New functionality since MicroStream v8.0

Background

A List, Map, or Set is a single entity within MicroStream. So this means that all data are loaded at once into memory. This can be an issue if you have a very large collection, like a list with several millions of Customers.

That is why we recommend splitting up large lists using an indexing strategy like a HashMap that contains a Lazy list of data as value. Or when more advanced functionality is required, you can make use of an Apache Lucene index that efficiently determines which data needs to be loaded.

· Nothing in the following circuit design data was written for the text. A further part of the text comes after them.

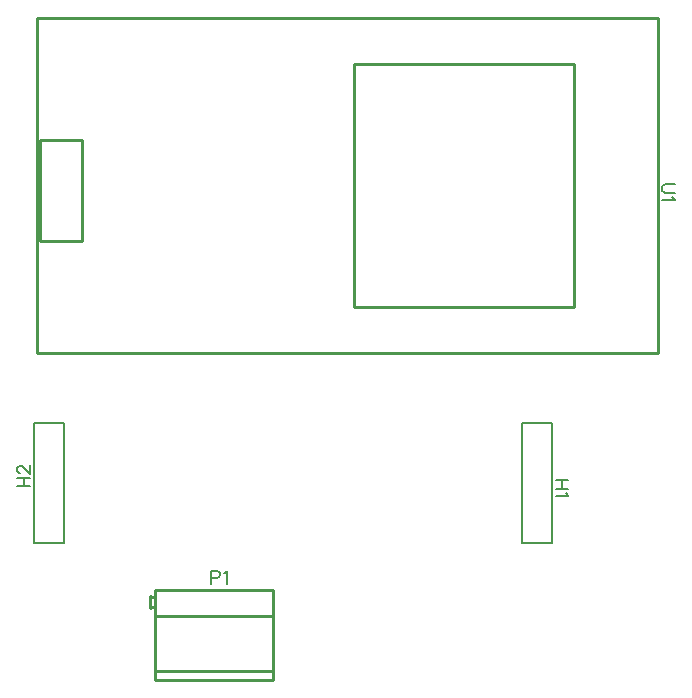
<source format=gto>
G04 Layer: TopSilkscreenLayer*
G04 EasyEDA v6.5.51, 2025-10-20 22:37:19*
G04 00cfa3d97b714e56bb817cb7b1a422d8,12abd119770744df9ef097ef44d34389,10*
G04 Gerber Generator version 0.2*
G04 Scale: 100 percent, Rotated: No, Reflected: No *
G04 Dimensions in millimeters *
G04 leading zeros omitted , absolute positions ,4 integer and 5 decimal *
%FSLAX45Y45*%
%MOMM*%

%ADD10C,0.1524*%
%ADD11C,0.2540*%
%ADD12C,0.2032*%
%ADD13C,0.2030*%
%ADD14C,0.0199*%

%LPD*%
D10*
X1944624Y-5296407D02*
G01*
X1944624Y-5405373D01*
X1944624Y-5296407D02*
G01*
X1991359Y-5296407D01*
X2006854Y-5301487D01*
X2012188Y-5306821D01*
X2017268Y-5317236D01*
X2017268Y-5332729D01*
X2012188Y-5343144D01*
X2006854Y-5348223D01*
X1991359Y-5353557D01*
X1944624Y-5353557D01*
X2051558Y-5317236D02*
G01*
X2061972Y-5311902D01*
X2077720Y-5296407D01*
X2077720Y-5405373D01*
X4969207Y-4529091D02*
G01*
X4860241Y-4529091D01*
X4969207Y-4601735D02*
G01*
X4860241Y-4601735D01*
X4917391Y-4529091D02*
G01*
X4917391Y-4601735D01*
X4948379Y-4636025D02*
G01*
X4953713Y-4646439D01*
X4969207Y-4662187D01*
X4860241Y-4662187D01*
X303784Y-4579891D02*
G01*
X412750Y-4579891D01*
X303784Y-4507247D02*
G01*
X412750Y-4507247D01*
X355600Y-4579891D02*
G01*
X355600Y-4507247D01*
X329692Y-4467623D02*
G01*
X324612Y-4467623D01*
X314197Y-4462543D01*
X308863Y-4457209D01*
X303784Y-4446795D01*
X303784Y-4426221D01*
X308863Y-4415807D01*
X314197Y-4410473D01*
X324612Y-4405393D01*
X335026Y-4405393D01*
X345439Y-4410473D01*
X360934Y-4420887D01*
X412750Y-4472957D01*
X412750Y-4400059D01*
X5868415Y-2019300D02*
G01*
X5790438Y-2019300D01*
X5774943Y-2024379D01*
X5764529Y-2034794D01*
X5759450Y-2050542D01*
X5759450Y-2060955D01*
X5764529Y-2076450D01*
X5774943Y-2086863D01*
X5790438Y-2091944D01*
X5868415Y-2091944D01*
X5847588Y-2126234D02*
G01*
X5852922Y-2136647D01*
X5868415Y-2152395D01*
X5759450Y-2152395D01*
D11*
X1468501Y-6139992D02*
G01*
X2468499Y-6139992D01*
X1467967Y-5525566D02*
G01*
X1428495Y-5508200D01*
X1428495Y-5608200D01*
X1467967Y-5588507D01*
X1468501Y-5458200D02*
G01*
X2468499Y-5458200D01*
X1468501Y-5458200D02*
G01*
X1468501Y-6218199D01*
X2468499Y-5458200D02*
G01*
X2468499Y-6218199D01*
X1468501Y-6218199D02*
G01*
X2468499Y-6218199D01*
X1468501Y-5678119D02*
G01*
X2468499Y-5678119D01*
D12*
X4828491Y-5062491D02*
G01*
X4574491Y-5062491D01*
X4574491Y-4046491D01*
X4828491Y-4046491D01*
X4828491Y-4236991D01*
D13*
X4828491Y-5062491D02*
G01*
X4828491Y-4236991D01*
D12*
X444500Y-4046491D02*
G01*
X698500Y-4046491D01*
X698500Y-5062491D01*
X444500Y-5062491D01*
X444500Y-4871991D01*
D13*
X444500Y-4046491D02*
G01*
X444500Y-4871991D01*
D11*
X5727700Y-615950D02*
G01*
X5727700Y-3448050D01*
X469900Y-3448050D01*
X469900Y-615950D01*
X5727700Y-615950D01*
X5016500Y-1003300D02*
G01*
X5016500Y-3060700D01*
X3149600Y-3060700D01*
X3149600Y-1003300D01*
X5016500Y-1003300D01*
X850900Y-1651000D02*
G01*
X850900Y-2501900D01*
X495300Y-2501900D01*
X495300Y-1651000D01*
X850900Y-1651000D01*
M02*

</source>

The Lazy collections that are added to the library can help you to maintain a larger block of data in a more memory-efficient way. The implementation might need to load and unload data (when there is not enough memory) so access time to the data might be slightly increased.

Configuration

No additional configuration is required to make use of these Lazy Collections. The Binary Handlers to correctly write and read the Lazy Collections to and from the data storage are already configured by default.

Using

When you need to instantiate an instance, you can just call the default constructor. The instance you receive implements the standard Java collection interface that you expect based on the name of the class.

    new LazyArrayList();
    new LazyHashSet();
    new LazyHashMap();

The default constructor takes a value of 1000 items in each segment. This is not a hard limit since various factors, like the hash collision with a Map, can result in the fact that more elements are maintained in a segment.

You can specify the number of items that should be maintained by specifying this value as a constructor parameter. Note that small values, like smaller than 100, or large values like 1_000_000 and more might negatively impact the performance.

Internals

As mentioned, the implementation stores the data in different segments which are lazily operated. Initially, at the startup of the StorageManager, the data is not yet loaded into memory and your object graph.

When accessing the values, it loads the required segments to fulfill your request. Depending on how you access the data, it might be that all segments need to be loaded. Since they behave like Lazy objects, they can be unloaded by the Garbage collector if needed when the memory consumption of your Java application is high.

Some aspects of the implementations

The size property is cached, so calling for the amount of data in the collection doesn’t need to load the segments.

Accessing the LazyHashMap by a key value will load at maximum log2(n) segments when the implementation uses n segments since the search is implemented as btree.